*Document passage:*
Josh is an example of people who go to one extreme. There are people also who go the other extreme, people who see the presence of God only in churches and church services. We read about people like that in today’s gospel. We are not told exactly who they were but some of them were probably disciples of Jesus. They were fascinated with the splendor of the Jerusalem Temple built by Herod the Great in over 46 years and lavishly adorned with gold and silver offerings of the people. For these people the Temple is God’s dwelling place on earth and the adornment of the Temple means that the people’s faith in God is strong. Can you imagine the shock on their faces when Jesus tells them that this Temple standing in all its glory and majesty is destined to be utterly destroyed leaving not one stone upon another? As a prophetic statement the destruction of the Temple was actually accomplished in 70 A.D. by the Roman army under the command of Titus.

Jesus’ saying on the Temple is significant not only for the people of his time but also for Christians of all times. We must remember that the people of Jerusalem who were building up and decorating the House of God were the same people who were at the same time planning to destroy the son of God: Jesus himself. If they saw God in the adornments of stone and gold, why couldn’t they recognize Him in flesh and blood? When a temple becomes so superimposing that people no longer are able to see God except in it, the time for its destruction has come. How does one explain the fact that the flourishing of Christendom in the Middle Ages was associating with a culture in which human life and human rights were cheap? Think of the religious wars, the torturing and killing of freethinkers, the burning of suspected witches and the inhuman traffic in slaves. Could it be that the more people exalted the temple as the house of God the less they esteemed the human person made in the image and likeness of God?

And yet, that should not be the case. Our faith demands that we recognize the presence of God in the human person as well as in the temple. St Paul reminds the Corinthians that they are as sacred as the temple; that their bodies are temples of the Holy Spirit. “Do you not know that you are God’s temple and that God’s Spirit dwells in you?” (1Cor 3:16). “Or do you not know that your body is a temple of the Holy Spirit within you?” 1Cor 6:19). The Christian who, like the disciples in today’s gospel, sees God in the grandeur of the temple but not in other people is only telling half of the story. The Christian who, like Josh in our story, sees God in the human person but not in the temple also is telling only half of the story. Today’s gospel, therefore, challenges us to make an effort to see and serve God both in the temple when we gather for worship and in one another after the worship. Remember, we treat the other person with respect and dignity not because they deserve it by their own conducts or merits but because God in them deserves it. In this way, our lives both in church and out of church will become one continuous act of service to the same God who dwells in the human soul as well as in the temple.

Secondly that our mortal bodies and our human achievements will one day be reduced to dust and rubbles which is a reminder that God does not dwell in a cosmetically – enhanced human body.  Jesus says that the holiest of temples will endure forever. What is the holiest of temples? It is the human heart, which is God’s chosen earthly dwelling place. Therefore we have to re-focus our attention on what is good for our souls. Let us focus on love, friendship and peace and I promise you that their fruits will endure forever.

Have an astonishing Sunday and a breathtaking   week!

*Parts of the exercise:*
A. Rewrite the passage on the Temple, beginning at the words "Secondly that our" and ending after "a breathtaking   week!", with "human heart" changed to "human spirit".
B. In the passage on the Temple, who commanded the Roman army that destroyed the Temple in 70 A.D.?
The data after this point comes from a different source.

*Dataset extract:*
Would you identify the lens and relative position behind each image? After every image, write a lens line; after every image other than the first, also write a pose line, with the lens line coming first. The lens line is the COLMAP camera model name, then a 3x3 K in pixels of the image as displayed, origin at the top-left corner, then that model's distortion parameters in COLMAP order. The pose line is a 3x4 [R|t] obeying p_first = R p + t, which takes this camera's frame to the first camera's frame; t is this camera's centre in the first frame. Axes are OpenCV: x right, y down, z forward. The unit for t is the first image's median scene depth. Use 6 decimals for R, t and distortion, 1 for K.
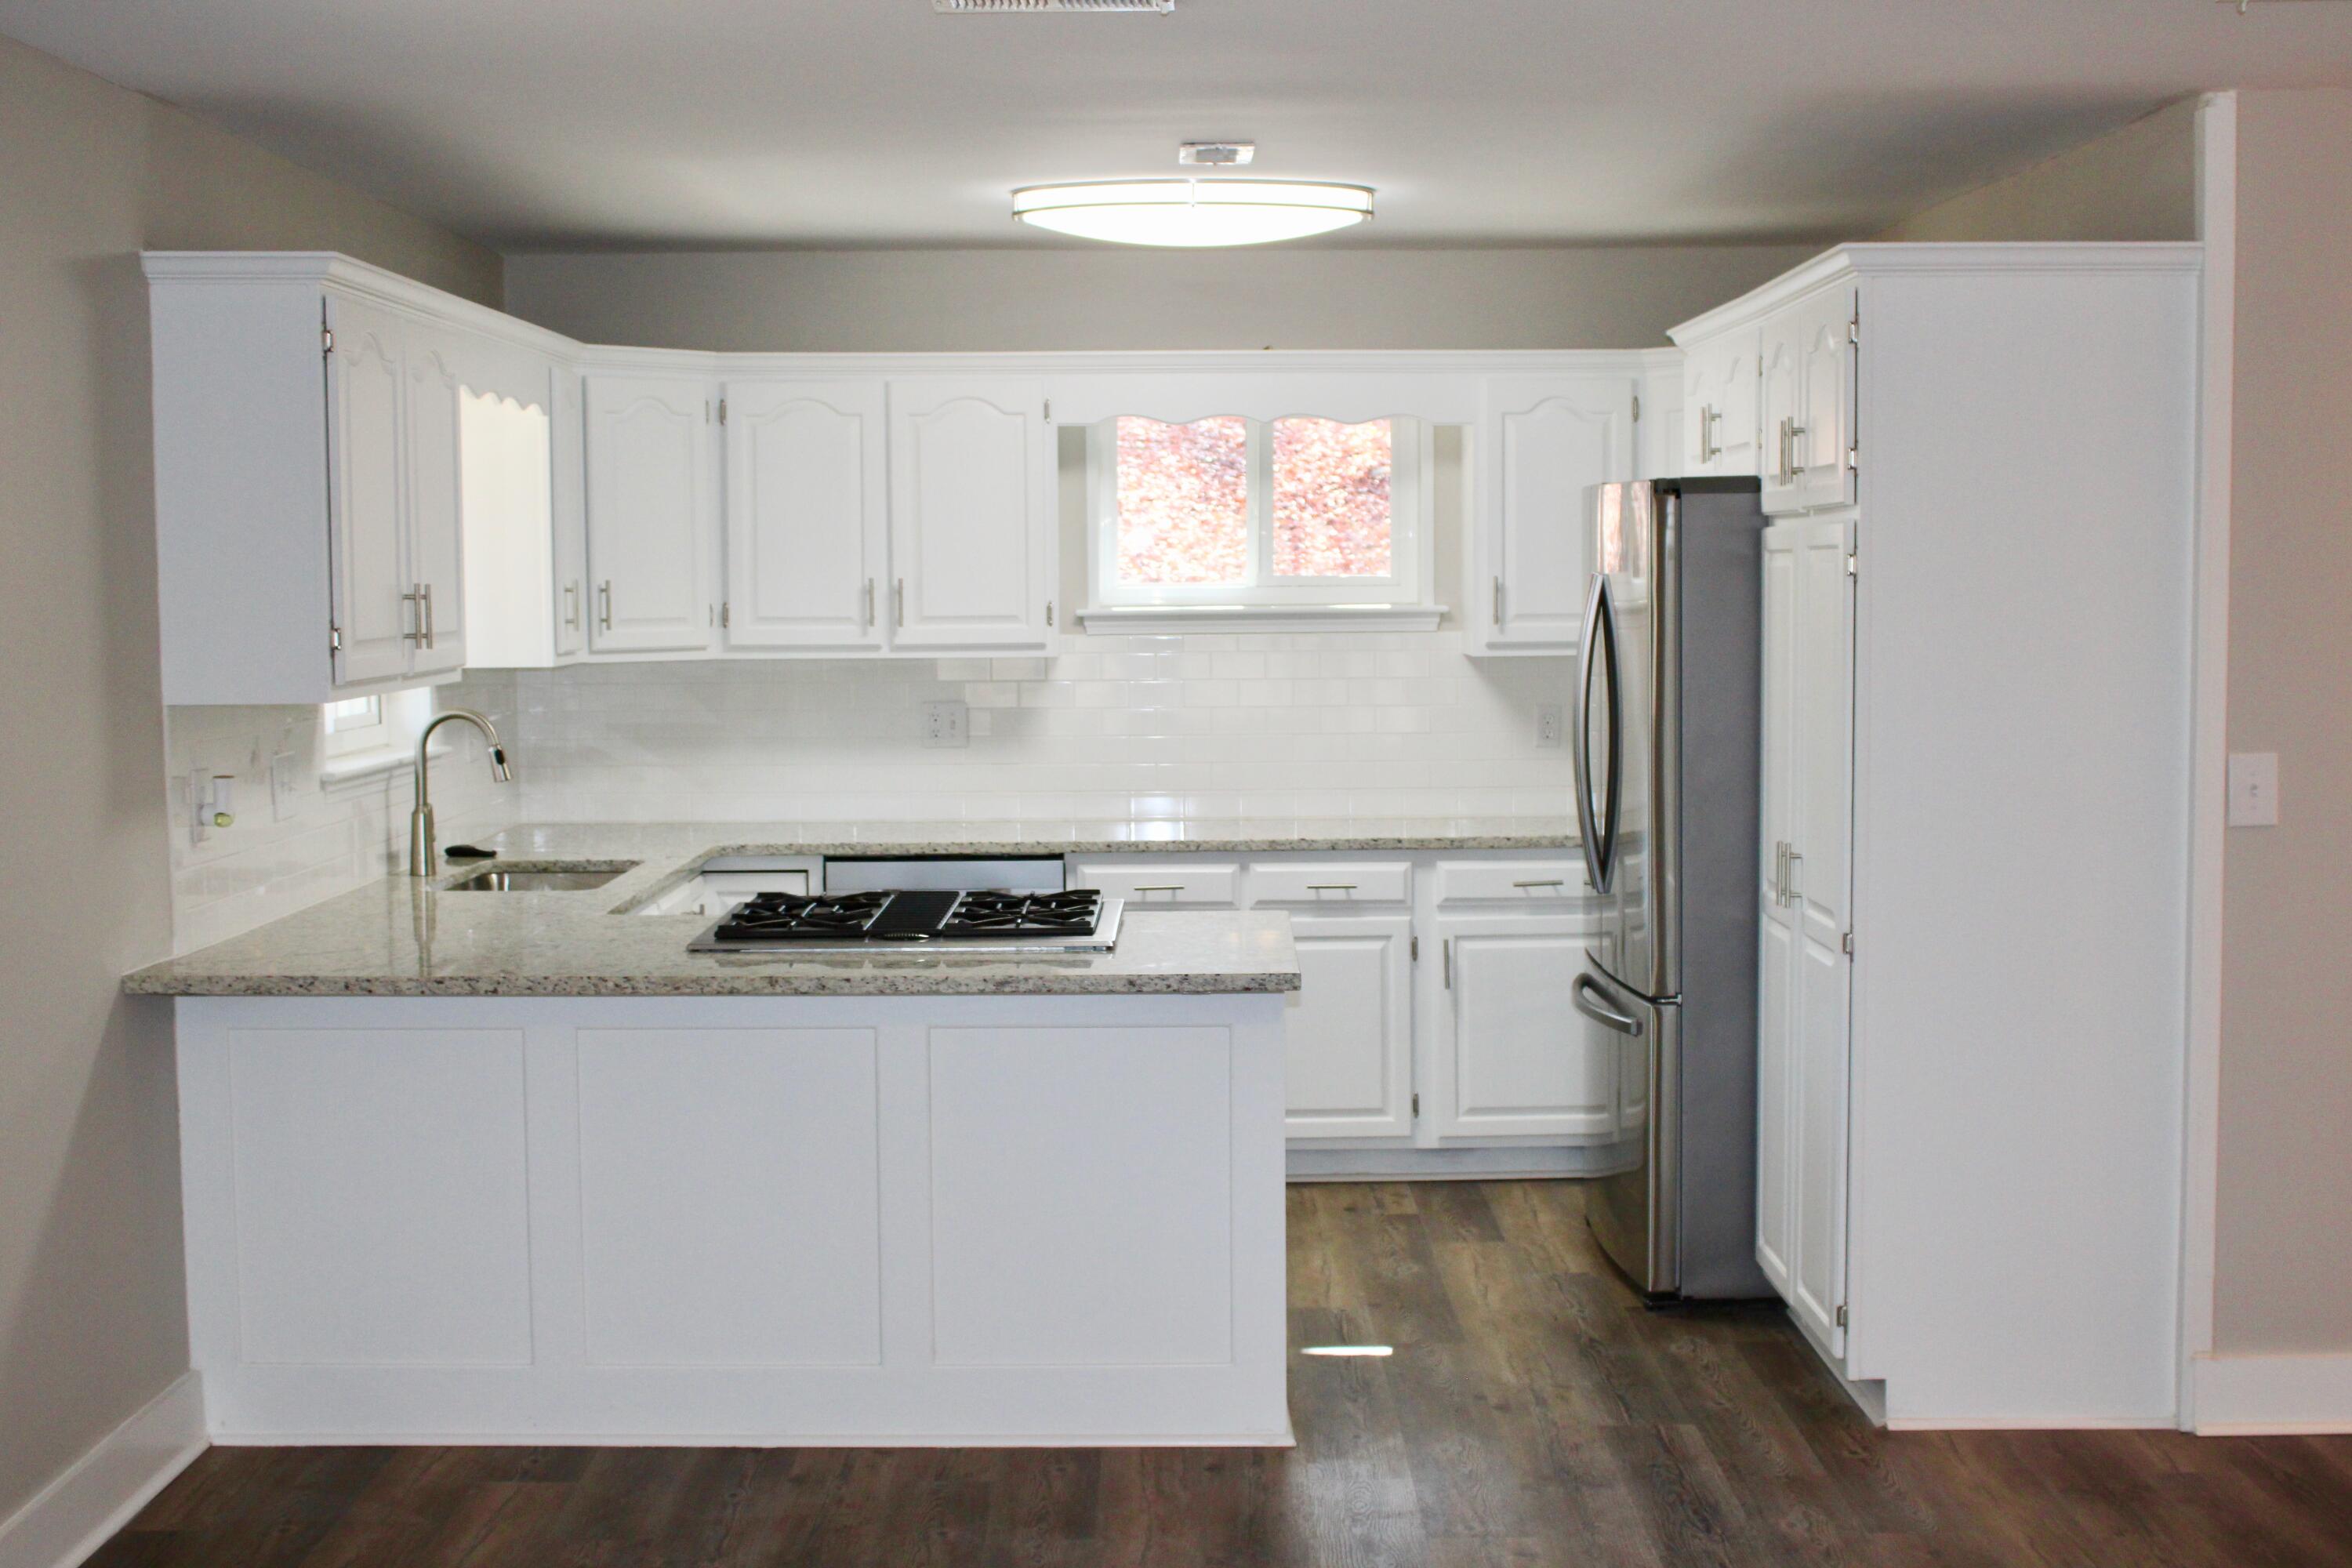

*Expected responses:*
A.
Secondly that our mortal bodies and our human achievements will one day be reduced to dust and rubbles which is a reminder that God does not dwell in a cosmetically – enhanced human body.  Jesus says that the holiest of temples will endure forever. What is the holiest of temples? It is the human spirit, which is God’s chosen earthly dwelling place. Therefore we have to re-focus our attention on what is good for our souls. Let us focus on love, friendship and peace and I promise you that their fruits will endure forever.

Have an astonishing Sunday and a breathtaking   week!

B. Titus